AIM OF THE EXERCISE ▸
Continue the peach tree report on leaf curl resistant varieties, starting right after its final sentence.

TEXT PASSAGE ▸

______________________________

Home Growing Fruit Peach Tree Report 2009: Update on Leaf Curl Resistant Varieties

Peach Tree Report 2009: Update on Leaf Curl Resistant Varieties

Peach Tree Report 2009: Update on Leaf Curl Resistant Varieties

Charlotte Peach whole and sliced

White-flesh Charlotte peach, this year’s star performer

Greetings fellow peach aficionados. Unfortunately, 2009 was not a bumper year for peaches here at tall clover farm  (a pronouncement duly noted by the case of Yakima peaches resting at my feet). Our unusually hot, dry summer would have ushered in a nice crop if only spring felt obliged to share the same temperament. It doesn’t matter how hot your summer is if your spring is cold and wet. Peach blossoms played to an empty house,  attended only by  raindrops and windstorms. Bees were having nothing to do with it.

Charlotte Peaches on the tree

 Four years since planting, the Charlotte tree produced its first peaches.

Charlotte Peach on the tree

Other than covert night operations by raccoons, no pest problems to speak of.

Charlotte peach tree, Q-1-8 white peach tree, Indian Free peach tree from right to left

Peach trees from left to right: Indian Free, Q-1-8, and Charlotte (in the shade)

In 2008, I posted the peach season’s results for my young peach orchard, and will offer up the results for 2009 below.  

 The following trees are peach leaf curl resistant varieties planted 3-5 years ago on Vashon Island, Zone 8, a moderate climate that ranges from  35-45 degrees daily in January to 55-75 degrees in August.   

 • Autumn Rose Peach
2009: Died. May it rest in peace. The tree was planted bareroot one year ago and it succumbed to peach leaf curl this spring and never recovered. I will not replant it.

______________________________

Dataset rows:

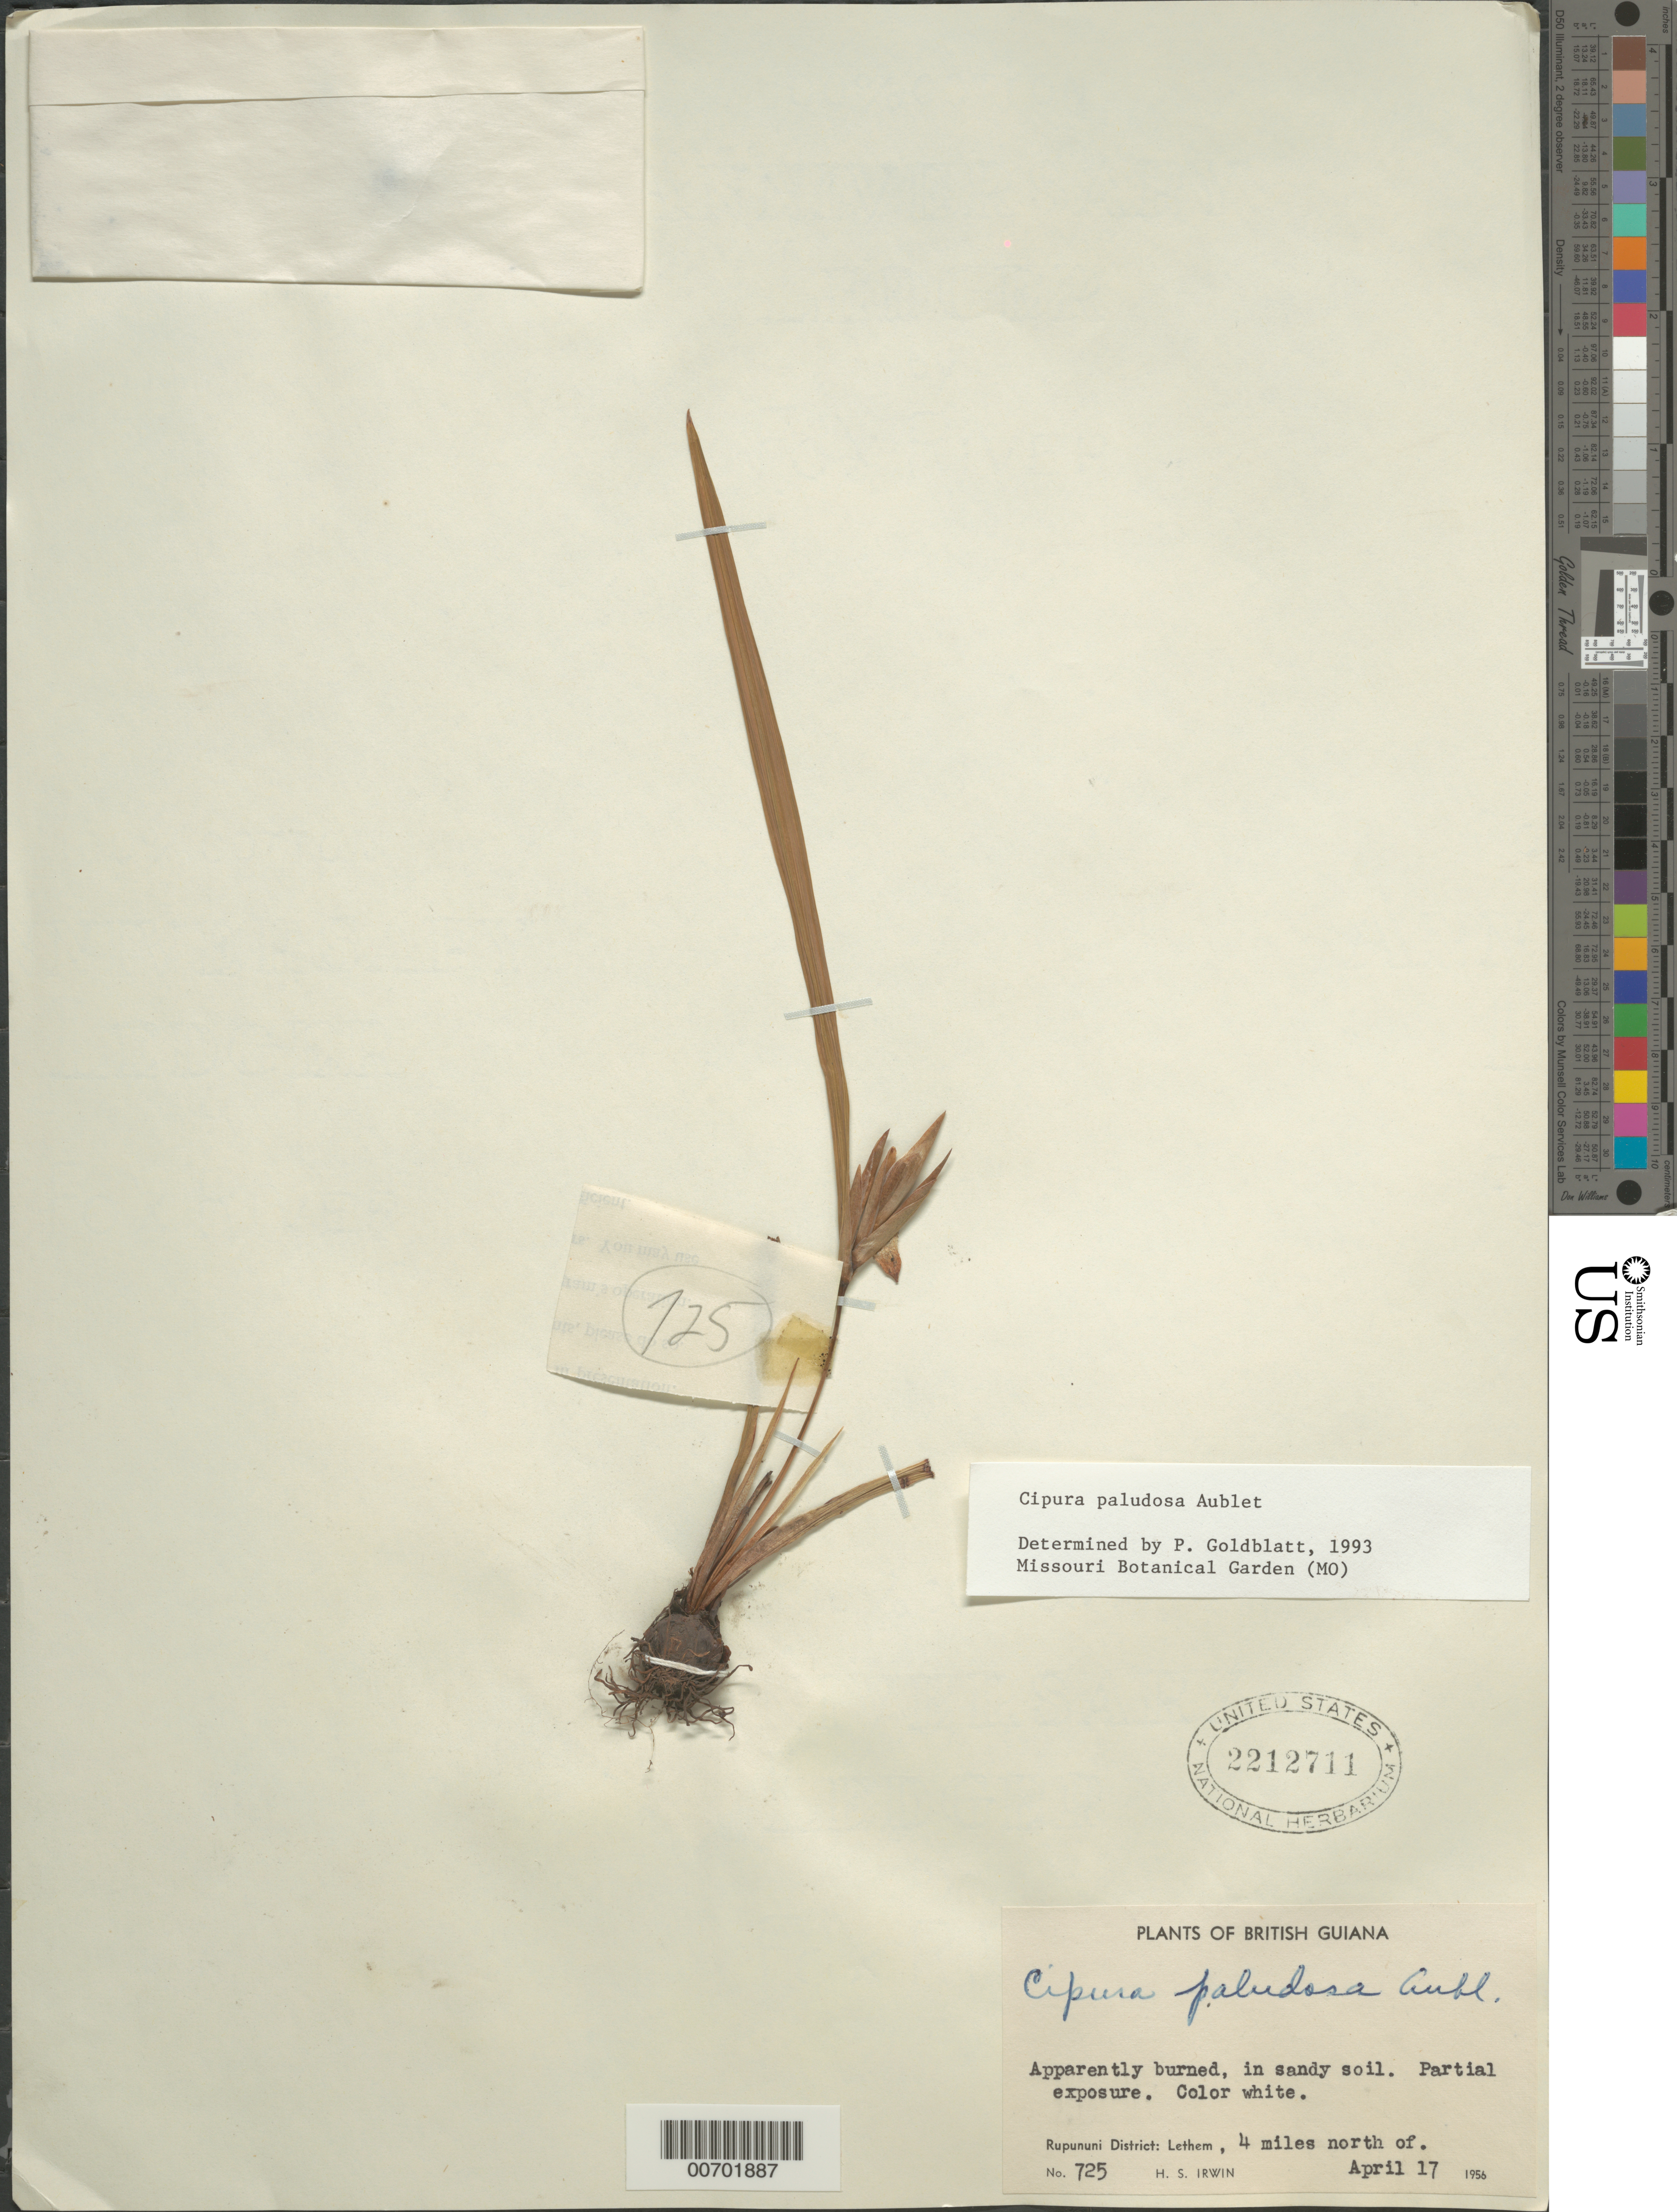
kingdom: Plantae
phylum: Tracheophyta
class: Liliopsida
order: Asparagales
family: Iridaceae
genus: Cipura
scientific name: Cipura paludosa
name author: Aubl.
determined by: Goldblatt, P.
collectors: H. Irwin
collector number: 725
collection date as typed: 17-Apr-56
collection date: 1956-04-17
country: Guyana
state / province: U. Takutu-U. Essequibo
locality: Rupununi Dist., 4 mi. N of Lethem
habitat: In sandy soil, apparently burned; partial exposure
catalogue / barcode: US 2212711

______________________________

RESPONSE ▸
2008: Planted bareroot this spring, leafed out with a bit of leaf curl, new growth moderate

 • Avalon Pride Peach
: I love this peach and am not giving up on it. Good growth from one tree, minimal from the other. No leaf curl to report and no fruit set either. Again, this was a great backyard peach when I lived in Seattle.
2008: Steady growth, leaves good, minor leaf curl, no fruit set this year

• Charlotte Peach (white flesh)
2009: A big year for growth, stands about 12 feet high, and produced beautiful small peaches of high quality. I was surprised to see they were white peaches (a favorite of mine). I picked them a little green to thwart the raccoons, and they ripened very nicely off the tree. (Here’s the technique and best way to ripen peaches off the tree.  Not sure if this is the same as Royal Charlotte peach.
2008: Slow steady growth, slow to leaf out, minor leaf curl, no fruit set

• Frost Peach (last year called Mystery peach)
2009:  Finally seems happy in its transplanted place, with nice leaf and stem growth and six large and delicious golden peaches picked. It appears to be a Frost peach, the mainstay of PLC varieties and I can see why. Very nice peach.
2008: Transplanted from a garden where peaches had no place (gasp!); good growth three years later, no leaf curl, and two of my best peaches so far.

• Indian Free Peach
2009: Gorgeous healthy tree of 12 feet, a little twig die-off  here and there, but seems quite healthy, but no fruit set this year, only 3-5 peaches currently hanging on. It may be a biennial producer.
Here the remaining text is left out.